Philippe Curval – Juste à temps

Curval Juste à temps

Auteur :

Curval, Philippe

Titre :

Juste à temps

Cycle :

/

L’histoire en bref :

Dans une station balnéaire de la baie de Somme un cinéaste est en plein doute sur la trajectoire que doit prendre sa vie.
Il décide de tout plaquer pour se réfugier sur le lieu de ses vacances d’enfance et de s’y attaquer à un projet neuf, son projet, mené sans les contraintes de l’extérieur : ce film sera le sien, et à lui seul.
Son thème ? L’expérience de deux frères paysans dans la région et devenus au début du XXème siècle fabriquant d’avions, leur compagnie créant des milliers d’appareils duruant la première guerre mondiale.
Le cinéaste se plonge donc dans le passé, les passés devrait-on dire : entre souvenirs personnels et enquête pour recréer la vie des frères Caudrons, il perd peu à peu le contact avec le présent.
Mais son obsession n’est pas la seule raison de son dérangement temporel car simultanément la région fait l’objet d’étranges perturbations du cours du temps…

L’avis d’Eumène :

Etrange roman que ce texte qui aurait plutôt pû s’intituler « Au fil des marées du temps » tant la mer, ses flux et reflux, est présente à tous les niveaux de ce texte de quelques 600 pages.
Au sortir de cette lecture un drôle de ressentit, on ne sait pas trop ce que l’on a lu.
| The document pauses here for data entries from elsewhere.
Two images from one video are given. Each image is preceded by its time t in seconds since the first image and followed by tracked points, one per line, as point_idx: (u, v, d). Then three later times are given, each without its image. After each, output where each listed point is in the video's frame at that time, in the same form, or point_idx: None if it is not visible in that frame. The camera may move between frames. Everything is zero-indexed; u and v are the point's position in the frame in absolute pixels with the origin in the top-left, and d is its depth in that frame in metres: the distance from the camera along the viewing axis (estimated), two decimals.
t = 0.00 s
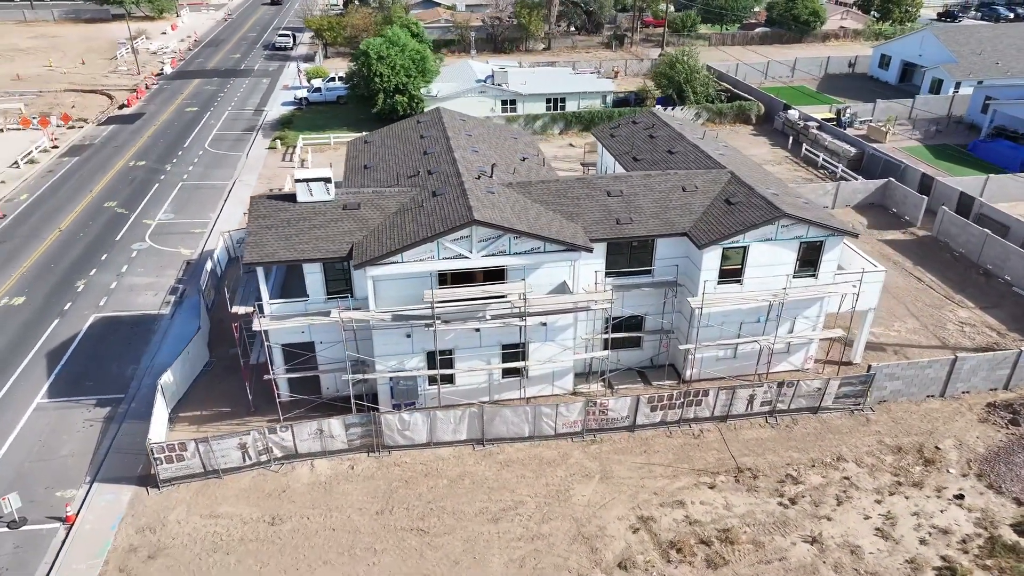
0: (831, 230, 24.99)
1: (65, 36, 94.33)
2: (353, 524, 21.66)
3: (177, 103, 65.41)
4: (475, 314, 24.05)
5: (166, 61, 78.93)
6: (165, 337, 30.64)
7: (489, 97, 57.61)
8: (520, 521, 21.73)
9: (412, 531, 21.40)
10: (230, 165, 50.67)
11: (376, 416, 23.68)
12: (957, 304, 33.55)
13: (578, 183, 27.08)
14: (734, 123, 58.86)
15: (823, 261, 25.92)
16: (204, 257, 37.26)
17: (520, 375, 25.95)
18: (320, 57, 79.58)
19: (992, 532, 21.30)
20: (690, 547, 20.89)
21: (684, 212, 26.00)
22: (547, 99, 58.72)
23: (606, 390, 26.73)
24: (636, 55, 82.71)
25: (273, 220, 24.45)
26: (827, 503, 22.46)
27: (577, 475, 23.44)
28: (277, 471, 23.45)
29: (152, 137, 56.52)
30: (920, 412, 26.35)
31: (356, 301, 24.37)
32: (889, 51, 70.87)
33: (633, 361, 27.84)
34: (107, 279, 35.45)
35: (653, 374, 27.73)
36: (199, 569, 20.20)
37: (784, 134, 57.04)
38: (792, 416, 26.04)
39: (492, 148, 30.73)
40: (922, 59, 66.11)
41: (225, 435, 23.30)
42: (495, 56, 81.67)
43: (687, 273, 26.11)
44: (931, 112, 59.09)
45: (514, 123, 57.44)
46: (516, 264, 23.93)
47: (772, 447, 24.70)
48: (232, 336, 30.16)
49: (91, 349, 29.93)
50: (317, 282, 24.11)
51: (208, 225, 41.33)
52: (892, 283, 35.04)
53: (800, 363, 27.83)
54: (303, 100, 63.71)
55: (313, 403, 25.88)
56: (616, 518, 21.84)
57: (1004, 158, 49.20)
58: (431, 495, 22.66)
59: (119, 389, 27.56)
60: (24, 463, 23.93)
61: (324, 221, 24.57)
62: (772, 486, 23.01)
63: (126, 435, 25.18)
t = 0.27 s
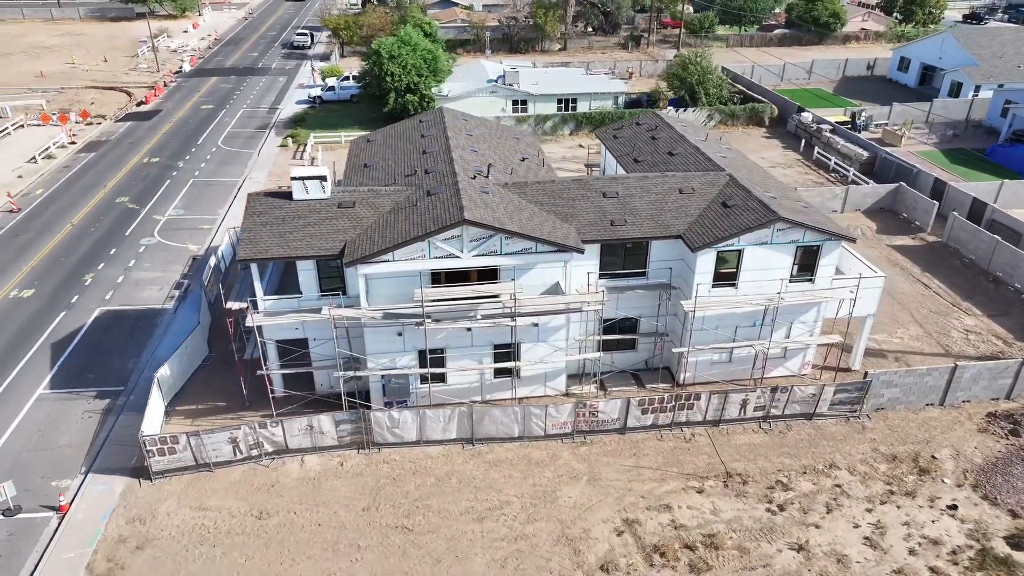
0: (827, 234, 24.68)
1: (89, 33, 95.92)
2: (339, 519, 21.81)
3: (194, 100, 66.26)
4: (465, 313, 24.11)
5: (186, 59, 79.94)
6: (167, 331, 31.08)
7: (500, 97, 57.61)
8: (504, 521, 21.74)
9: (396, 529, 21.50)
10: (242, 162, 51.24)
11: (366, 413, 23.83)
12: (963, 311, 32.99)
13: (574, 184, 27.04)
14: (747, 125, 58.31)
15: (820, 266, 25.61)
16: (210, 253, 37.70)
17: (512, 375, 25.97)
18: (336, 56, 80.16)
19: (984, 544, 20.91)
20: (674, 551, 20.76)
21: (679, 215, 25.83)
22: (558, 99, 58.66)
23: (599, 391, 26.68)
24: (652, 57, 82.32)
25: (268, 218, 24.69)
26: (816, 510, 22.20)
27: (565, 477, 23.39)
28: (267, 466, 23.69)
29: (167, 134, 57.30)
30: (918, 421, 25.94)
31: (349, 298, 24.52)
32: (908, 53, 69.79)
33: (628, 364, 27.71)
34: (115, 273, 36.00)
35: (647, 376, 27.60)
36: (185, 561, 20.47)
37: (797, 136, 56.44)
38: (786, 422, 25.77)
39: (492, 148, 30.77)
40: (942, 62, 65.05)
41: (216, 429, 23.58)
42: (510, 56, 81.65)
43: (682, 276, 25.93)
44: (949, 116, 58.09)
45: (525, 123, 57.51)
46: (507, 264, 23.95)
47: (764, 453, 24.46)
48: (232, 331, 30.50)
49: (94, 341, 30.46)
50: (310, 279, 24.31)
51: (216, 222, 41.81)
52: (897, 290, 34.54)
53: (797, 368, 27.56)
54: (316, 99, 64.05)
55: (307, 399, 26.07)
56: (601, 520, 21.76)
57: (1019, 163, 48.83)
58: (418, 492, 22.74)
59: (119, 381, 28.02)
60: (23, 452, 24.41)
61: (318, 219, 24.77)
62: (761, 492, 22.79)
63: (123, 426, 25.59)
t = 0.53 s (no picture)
0: (824, 238, 24.39)
1: (113, 31, 97.57)
2: (326, 514, 22.01)
3: (212, 98, 67.14)
4: (458, 312, 24.20)
5: (206, 56, 81.03)
6: (170, 324, 31.54)
7: (512, 97, 57.75)
8: (489, 520, 21.79)
9: (382, 525, 21.64)
10: (254, 159, 51.82)
11: (357, 410, 24.01)
12: (970, 319, 32.41)
13: (571, 184, 26.99)
14: (761, 127, 57.81)
15: (817, 270, 25.31)
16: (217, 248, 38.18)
17: (505, 375, 26.00)
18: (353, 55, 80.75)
19: (975, 556, 20.55)
20: (658, 555, 20.68)
21: (675, 217, 25.68)
22: (570, 100, 58.61)
23: (593, 393, 26.65)
24: (669, 58, 81.89)
25: (265, 214, 24.97)
26: (805, 517, 21.96)
27: (553, 477, 23.37)
28: (259, 460, 23.96)
29: (183, 130, 58.14)
30: (916, 429, 25.55)
31: (343, 296, 24.72)
32: (929, 56, 68.64)
33: (624, 365, 27.60)
34: (123, 267, 36.62)
35: (642, 378, 27.50)
36: (172, 552, 20.77)
37: (811, 139, 55.78)
38: (780, 427, 25.52)
39: (493, 147, 30.82)
40: (963, 64, 63.90)
41: (210, 422, 23.90)
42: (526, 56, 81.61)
43: (677, 278, 25.82)
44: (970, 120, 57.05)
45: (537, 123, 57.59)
46: (500, 263, 23.99)
47: (756, 458, 24.25)
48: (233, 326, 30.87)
49: (99, 333, 31.02)
50: (305, 276, 24.54)
51: (225, 218, 42.34)
52: (903, 296, 34.03)
53: (795, 374, 27.27)
54: (331, 98, 64.59)
55: (302, 394, 26.33)
56: (587, 522, 21.73)
57: None
58: (406, 490, 22.87)
59: (121, 373, 28.51)
60: (24, 441, 24.93)
61: (314, 216, 25.00)
62: (750, 498, 22.60)
63: (121, 418, 26.02)
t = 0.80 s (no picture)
0: (820, 242, 24.14)
1: (138, 29, 99.21)
2: (314, 508, 22.22)
3: (229, 95, 67.97)
4: (450, 311, 24.31)
5: (225, 55, 82.04)
6: (174, 318, 32.02)
7: (524, 97, 57.82)
8: (475, 518, 21.87)
9: (368, 521, 21.80)
10: (267, 156, 52.39)
11: (348, 405, 24.20)
12: (977, 326, 31.83)
13: (568, 184, 26.98)
14: (775, 129, 57.29)
15: (814, 274, 25.04)
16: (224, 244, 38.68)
17: (498, 374, 26.05)
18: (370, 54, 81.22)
19: (965, 567, 20.21)
20: (642, 557, 20.61)
21: (671, 218, 25.57)
22: (582, 100, 58.55)
23: (586, 394, 26.64)
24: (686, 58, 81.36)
25: (263, 211, 25.27)
26: (793, 523, 21.75)
27: (541, 477, 23.38)
28: (252, 453, 24.25)
29: (199, 127, 58.93)
30: (913, 437, 25.18)
31: (338, 292, 24.93)
32: (951, 59, 67.42)
33: (618, 367, 27.55)
34: (132, 261, 37.23)
35: (638, 380, 27.41)
36: (161, 542, 21.10)
37: (825, 142, 55.12)
38: (774, 432, 25.29)
39: (493, 147, 30.90)
40: (986, 67, 62.66)
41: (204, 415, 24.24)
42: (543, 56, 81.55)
43: (672, 280, 25.66)
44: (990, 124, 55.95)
45: (548, 123, 57.65)
46: (492, 262, 24.05)
47: (747, 462, 24.06)
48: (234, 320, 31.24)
49: (105, 326, 31.57)
50: (300, 272, 24.76)
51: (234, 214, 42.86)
52: (909, 302, 33.51)
53: (791, 378, 27.03)
54: (346, 96, 64.93)
55: (298, 390, 26.60)
56: (572, 522, 21.72)
57: None
58: (394, 486, 23.01)
59: (123, 365, 29.00)
60: (25, 429, 25.46)
61: (311, 213, 25.26)
62: (738, 502, 22.44)
63: (121, 409, 26.47)
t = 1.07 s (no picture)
0: (816, 245, 23.90)
1: (162, 28, 100.77)
2: (302, 502, 22.46)
3: (246, 93, 68.79)
4: (442, 309, 24.44)
5: (245, 53, 83.00)
6: (179, 312, 32.53)
7: (535, 97, 57.81)
8: (461, 516, 21.96)
9: (355, 515, 21.99)
10: (279, 154, 52.96)
11: (341, 401, 24.42)
12: (983, 334, 31.29)
13: (565, 185, 26.98)
14: (789, 132, 56.78)
15: (810, 278, 24.79)
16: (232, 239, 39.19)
17: (491, 373, 26.14)
18: (387, 53, 81.70)
19: None
20: (625, 559, 20.56)
21: (667, 220, 25.46)
22: (594, 101, 58.47)
23: (580, 394, 26.65)
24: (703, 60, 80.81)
25: (261, 207, 25.59)
26: (781, 529, 21.57)
27: (529, 476, 23.42)
28: (245, 446, 24.56)
29: (214, 124, 59.73)
30: (909, 444, 24.83)
31: (333, 289, 25.16)
32: (973, 62, 66.22)
33: (613, 368, 27.48)
34: (141, 255, 37.85)
35: (632, 381, 27.36)
36: (152, 531, 21.47)
37: (839, 145, 54.48)
38: (767, 437, 25.09)
39: (494, 146, 30.98)
40: (1007, 71, 61.47)
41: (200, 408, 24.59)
42: (558, 57, 81.51)
43: (667, 282, 25.52)
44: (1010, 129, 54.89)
45: (559, 124, 57.62)
46: (485, 262, 24.14)
47: (738, 466, 23.90)
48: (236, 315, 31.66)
49: (111, 318, 32.15)
50: (296, 269, 25.01)
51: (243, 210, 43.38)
52: (915, 308, 33.04)
53: (787, 383, 26.80)
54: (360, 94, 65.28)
55: (294, 385, 26.89)
56: (557, 522, 21.72)
57: None
58: (383, 482, 23.18)
59: (126, 357, 29.52)
60: (28, 418, 26.02)
61: (308, 210, 25.52)
62: (726, 506, 22.30)
63: (121, 400, 26.95)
Science-Fiction ? Oui, certainement, surtout dans sa seconde moitié et en particulier sa fin. Roman philosophique ? Peut-être également, avec une amorce de réflexion sur le rapport à la technologie, ébauche qui aurait gagné à être approfondie.
Il se dégage en tout cas du roman une atmosphère particulière, à l’instar de l’apparence de la baie de Somme, l’autre grand personnage de ce roman dont les transformations au fil du temps rythment le récit autant que les péripétie du personnage principal, Simon Cadique (hommage à Philip K ?).
On a envie d’en connaître la suite, on en tourne les pages, mais en même temps on reste un peu sur le seuil de la porte, on n’entre pas vraiment dans le récit et l’on a du mal à s’attacher aux personnages. Des personnages qui peuvent parfois disparaître brutalement, oubliés dans le temps alors qu’ils avaient pu sembler importants jusque là.
L’intrigue elle même est parfois confuse, et le deus ex machina final est un peu faible, pas à la hauteur en tout cas du potentiel du récit.
Si la plume est souvent belle, surtout dans les descriptions de paysages, l’édition a par contre une fois encore été faite à l’économie, avec quelques coquilles bien visibles et puis surtout des passages qui auraient pu être retravaillés ou supprimés mais qui sont restés dans la version finale, au détriment de l’ensemble.
Une impression mitigée, une occasion sans doute manquée que ce récit.